[Textauszug]

■ ■ ■

Sicherheit wurde in Westeuropa in den vergangenen Jahrzehnten stets transatlantisch gedacht, die USA sind selbst Mitglied der OSZE und führen mit der Nato das mächtigste Verteidigungsbündnis der Welt an. Kann die OSZE dazu beitragen, Washington davon zu überzeugen auf dem europäischen Kontinent engagiert zu bleiben?
Donald Trump ist kein Freund von internationalen Organisationen, da er die USA so stark wähnt, dass durch die US-Mitgliedschaft stets nur die anderen profitierten. Der Nutzen für das eigene Land scheint ihm oft nicht recht bewusst zu sein. Die europäischen Verbindungen zu den USA sind kein dickes Seil, das man mit einem Hieb durchschlagen kann, sondern es sind abertausende dünne Fäden, die in Summe eine viel größere Widerstandsfähigkeit aufweisen. Die Verbindungen zwischen einzelnen Abgeordneten sind deshalb wichtig – als Gesprächskanäle, für die gegenseitige Verständigung und als Gewinn für beide Seiten.
Als OSZE-Wahlbeobachter in den USA haben Sie im vergangenen November einen tiefen Einblick in das Land bekommen. Hilft Ihnen das nachzuvollziehen, wie die aktuelle US-Politik in Amerika mehrheitsfähig werden konnte?
Der amerikanische Wahlkampf war von Populismus geprägt. In einer komplexen Welt konnte die Kampagne der Republikaner mit einfachen Antworten vielen Menschen Hoffnung geben. „Make America Great Again“ versprach die Lösung gegen steigende Preise, Wohlstandsverluste, Wirtschaftskrise, Migration oder die Übergriffigkeit des Staates zu sein. Mit den Themen trafen die Republikaner sehr viel besser die Sorgen der Durchschnittsamerikaner als es die Demokraten und Kamala Harris vermochten. Dazu kamen die riesigen Summen für den Wahlkampf in zweistelliger Milliardenhöhe, die in TV-Spots und Social-Media-Kampagnen gesteckt wurden. Ob die aktuelle US-Politik mehrheitsfähig ist, muss sich aber erst noch beweisen. Dazu ist es nur wenige Wochen nach Amtsantritt noch viel zu früh.

■ ■ ■

[Datenauszug]

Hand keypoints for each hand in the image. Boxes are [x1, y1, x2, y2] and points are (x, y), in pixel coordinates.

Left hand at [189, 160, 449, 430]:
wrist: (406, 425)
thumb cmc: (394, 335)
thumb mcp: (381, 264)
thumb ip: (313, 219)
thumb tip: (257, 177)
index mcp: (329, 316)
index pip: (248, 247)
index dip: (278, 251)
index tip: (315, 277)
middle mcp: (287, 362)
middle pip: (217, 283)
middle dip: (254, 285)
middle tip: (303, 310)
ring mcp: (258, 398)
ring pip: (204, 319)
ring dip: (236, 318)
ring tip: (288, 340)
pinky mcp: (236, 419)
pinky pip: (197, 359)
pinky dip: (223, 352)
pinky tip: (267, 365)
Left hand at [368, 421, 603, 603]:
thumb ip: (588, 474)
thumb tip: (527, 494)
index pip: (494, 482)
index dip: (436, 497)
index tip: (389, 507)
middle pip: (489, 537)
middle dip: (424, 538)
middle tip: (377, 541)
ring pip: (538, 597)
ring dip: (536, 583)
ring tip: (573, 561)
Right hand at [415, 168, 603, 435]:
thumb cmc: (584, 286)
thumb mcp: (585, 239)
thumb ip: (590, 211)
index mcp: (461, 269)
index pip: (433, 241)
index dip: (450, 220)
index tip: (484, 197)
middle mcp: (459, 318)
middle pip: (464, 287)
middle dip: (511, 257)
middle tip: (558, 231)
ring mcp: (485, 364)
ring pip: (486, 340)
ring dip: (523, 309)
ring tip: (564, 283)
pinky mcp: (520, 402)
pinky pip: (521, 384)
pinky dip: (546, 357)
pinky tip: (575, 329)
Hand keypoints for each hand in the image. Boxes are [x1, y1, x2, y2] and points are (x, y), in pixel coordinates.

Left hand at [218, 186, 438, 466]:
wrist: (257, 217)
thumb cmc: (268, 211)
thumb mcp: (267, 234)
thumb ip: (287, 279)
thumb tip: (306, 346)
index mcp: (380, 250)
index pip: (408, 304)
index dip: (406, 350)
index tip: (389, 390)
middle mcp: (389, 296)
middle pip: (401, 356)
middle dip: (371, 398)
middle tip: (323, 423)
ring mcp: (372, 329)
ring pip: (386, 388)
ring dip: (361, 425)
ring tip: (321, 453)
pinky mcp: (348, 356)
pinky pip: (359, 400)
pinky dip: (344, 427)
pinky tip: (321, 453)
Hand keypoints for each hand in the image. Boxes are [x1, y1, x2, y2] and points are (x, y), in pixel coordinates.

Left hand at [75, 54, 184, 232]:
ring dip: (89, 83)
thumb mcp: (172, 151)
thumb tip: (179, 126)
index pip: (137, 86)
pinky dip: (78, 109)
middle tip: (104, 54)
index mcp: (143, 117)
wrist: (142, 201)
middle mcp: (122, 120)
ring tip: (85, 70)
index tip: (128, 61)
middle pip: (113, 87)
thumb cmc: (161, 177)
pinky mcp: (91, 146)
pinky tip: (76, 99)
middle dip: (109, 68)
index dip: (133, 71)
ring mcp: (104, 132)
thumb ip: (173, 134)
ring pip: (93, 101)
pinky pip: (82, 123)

■ ■ ■

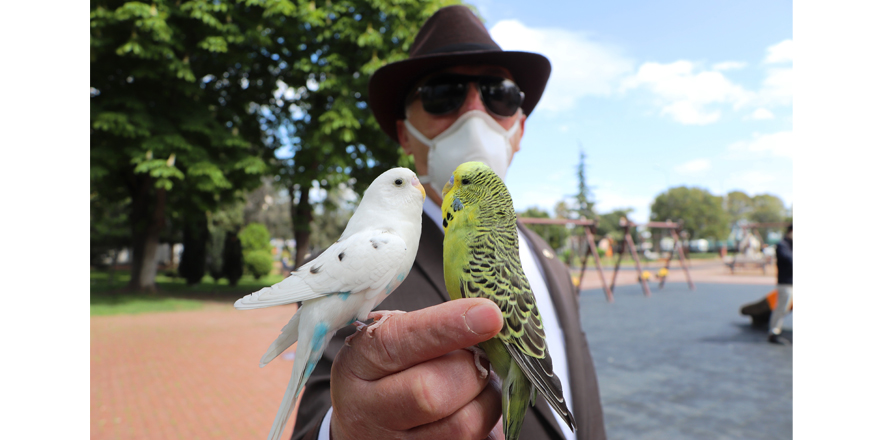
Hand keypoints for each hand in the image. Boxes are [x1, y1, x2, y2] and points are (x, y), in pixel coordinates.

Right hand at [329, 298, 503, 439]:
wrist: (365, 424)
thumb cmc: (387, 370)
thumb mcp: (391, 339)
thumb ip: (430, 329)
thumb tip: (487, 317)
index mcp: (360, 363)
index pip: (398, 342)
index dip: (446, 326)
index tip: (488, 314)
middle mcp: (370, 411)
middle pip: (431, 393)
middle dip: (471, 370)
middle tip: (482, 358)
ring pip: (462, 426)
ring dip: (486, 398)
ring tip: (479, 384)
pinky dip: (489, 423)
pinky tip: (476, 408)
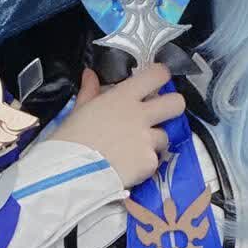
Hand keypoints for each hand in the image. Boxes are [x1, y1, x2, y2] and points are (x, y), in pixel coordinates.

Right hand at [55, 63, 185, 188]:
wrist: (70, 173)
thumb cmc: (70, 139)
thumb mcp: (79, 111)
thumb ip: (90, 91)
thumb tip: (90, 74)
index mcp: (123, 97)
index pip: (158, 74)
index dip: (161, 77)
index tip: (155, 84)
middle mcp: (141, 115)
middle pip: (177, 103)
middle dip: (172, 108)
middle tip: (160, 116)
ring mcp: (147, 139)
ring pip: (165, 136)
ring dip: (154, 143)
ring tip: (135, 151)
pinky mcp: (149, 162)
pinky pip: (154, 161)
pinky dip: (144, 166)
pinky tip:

■ ■ ■

[Aufgabenziel] Erläutern Sie in ein bis drei Sätzen, aus welchem Grund der Textauszug die Verbindungen zwischen einzelnen Abgeordneten für wichtig hält.

[Musterlösung] Die europäischen Verbindungen zu den USA sind laut Textauszug kein dickes Seil, das man mit einem Hieb durchschlagen kann. Sie bestehen vielmehr aus abertausenden dünnen Fäden, die in Summe eine viel größere Widerstandsfähigkeit aufweisen. Deshalb sind die Verbindungen zwischen einzelnen Abgeordneten wichtig: als Gesprächskanäle, für die gegenseitige Verständigung und als Gewinn für beide Seiten.